Required work:
The result should be every line of the listing that holds the word "input".
___ Available data
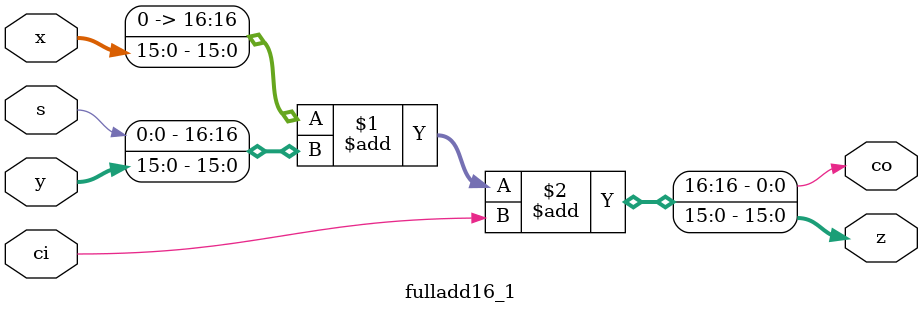
<source format=v>
module fulladd16_1 (
    input  [15:0] x,
    input  [15:0] y,
    input         ci,
    output        co,
    output [15:0] z,
    input         s
  );
  assign {co,z} = {1'b0, x} + {s, y} + ci;
endmodule
</source>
______
Solved exercise:
    input  [15:0] x,
    input  [15:0] y,
    input         ci,
    input         s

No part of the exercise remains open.